Tau-PET and in vivo Braak-staging as prognostic markers of future cognitive decline in cognitively normal to demented individuals.
Alzheimers Res Ther. 2021 Aug 12;13(1):137. doi: 10.1186/s13195-021-00880-x. PMID: 34384484; PMCID: PMC8361801.
|Authors/Editors:||Biel D, Brendel M, Rubinski A, Buerger K, Janowitz D, Dichgans M, Franzmeier N; Alzheimer’s Disease Neuroimaging Initiative (ADNI).|
To systematically examine the clinical utility of tau-PET and Braak-staging as prognostic markers of future cognitive decline in older adults with and without cognitive impairment.

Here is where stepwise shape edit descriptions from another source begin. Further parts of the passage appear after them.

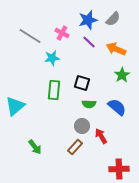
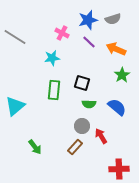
gray semicircle: rotated 28 degrees clockwise
gray line: moved 15 px left, 1 px down
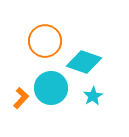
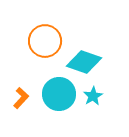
cyan circle: moved 8 px right, 6 px down
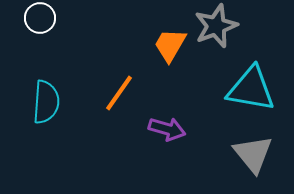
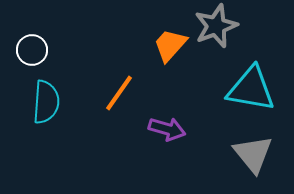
white circle: moved 8 px left, 32 px down
orange trapezoid: rotated 12 degrees clockwise
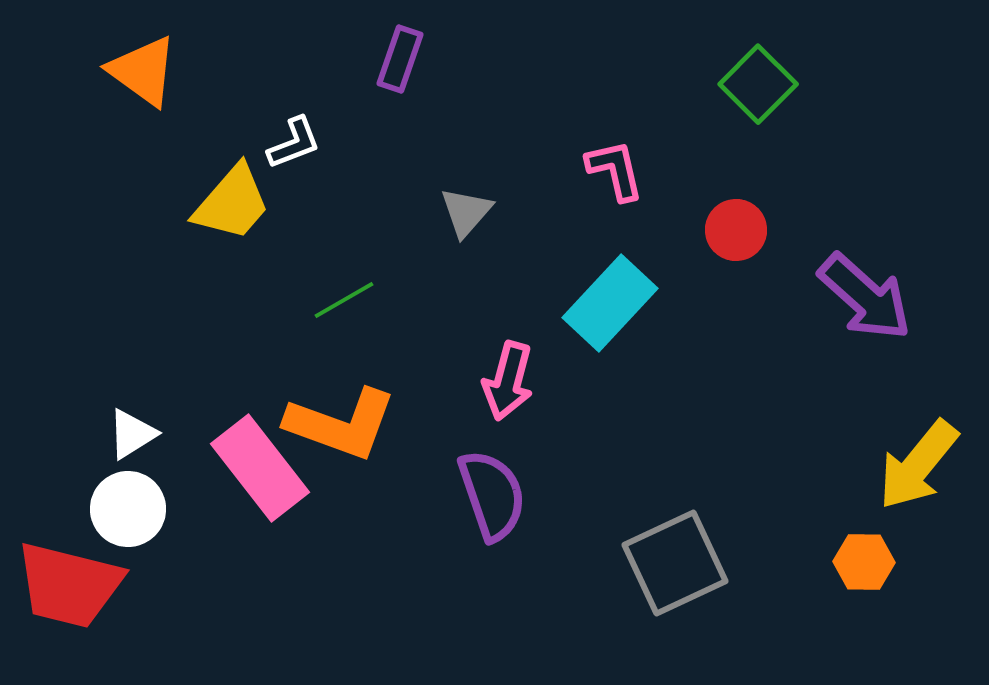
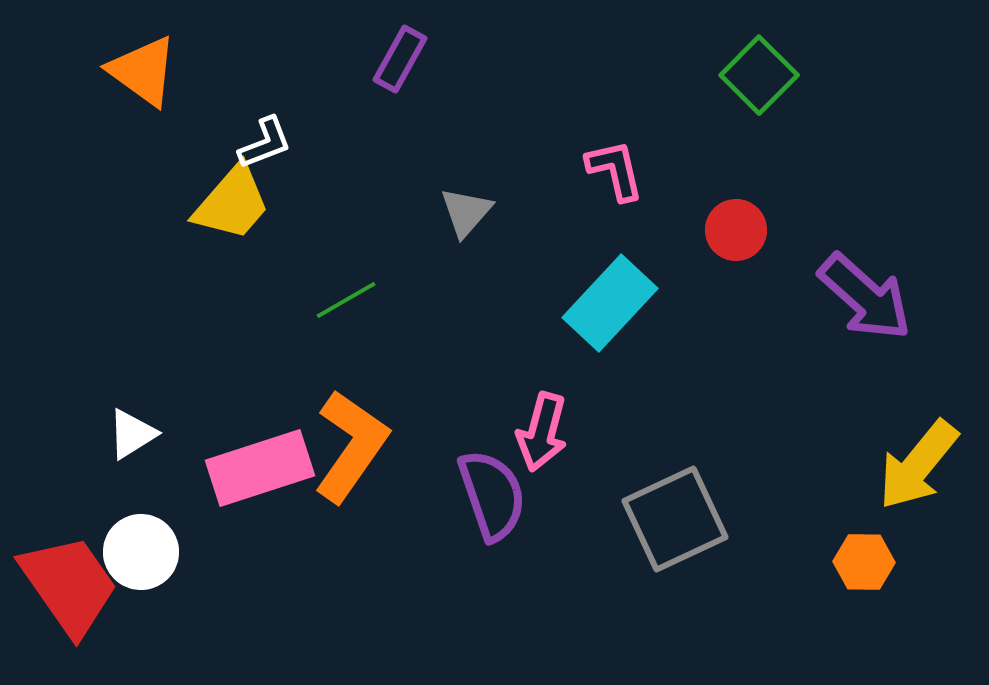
purple rectangle: rotated 10 degrees clockwise
green square: moved 1 px right, 9 px up
white L-shape: moved 29 px left
green line: moved 2 px right
pink arrow: moved 34 px right, 51 px down
orange L-shape: moved 10 px right, 22 px down; rotated 75 degrees counterclockwise
pink rectangle: rotated 70 degrees counterclockwise
white circle: moved 13 px right, 43 px down
gray square: moved 44 px up
red trapezoid: rotated 139 degrees counterclockwise
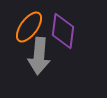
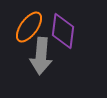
gray arrow: moved 2 px right
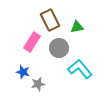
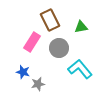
green triangle: moved 4 px right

In this longitudinal study, we included 396 cognitively normal to dementia subjects with 18F-Florbetapir/18F-Florbetaben-amyloid-PET, 18F-Flortaucipir-tau-PET and ~ 2-year cognitive follow-up. Annual change rates in global cognition (i.e., MMSE, ADAS13) and episodic memory were calculated via linear-mixed models. We determined global amyloid-PET (Centiloid) plus global and Braak-stage-specific tau-PET SUVRs, which were stratified as positive(+)/negative(−) at pre-established cut-offs, classifying subjects as Braak0/BraakI+/BraakI–IV+/BraakI–VI+/Braakatypical+. In bootstrapped linear regression, we assessed the predictive accuracy of global tau-PET SUVRs vs. Centiloid on subsequent cognitive decline. To test for independent tau vs. amyloid effects, analyses were further controlled for the contrary PET-tracer. Using ANCOVAs, we tested whether more advanced Braak-stage predicted accelerated future cognitive decline. All models were controlled for age, sex, education, diagnosis, and baseline cognition. Lastly, we determined Braak-stage-specific conversion risk to mild cognitive impairment (MCI) or dementia.

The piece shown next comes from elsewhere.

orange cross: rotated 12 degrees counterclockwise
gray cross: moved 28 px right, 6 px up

Baseline global tau-PET SUVRs explained more variance (partial R2) in future cognitive decline than Centiloid across all cognitive tests (Cohen’s d ~ 2, all tests p < 0.001) and diagnostic groups. Associations between tau-PET and cognitive decline remained consistent when controlling for Centiloid, while associations between amyloid-PET and cognitive decline were non-significant when controlling for tau-PET. More advanced Braak-stage was associated with gradually worsening future cognitive decline, independent of Centiloid or diagnostic group (p < 0.001), and elevated conversion risk to MCI/dementia.
Tau-PET and Braak-staging are highly predictive markers of future cognitive decline and may be promising single-modality estimates for prognostication of patient-specific progression risk in clinical settings.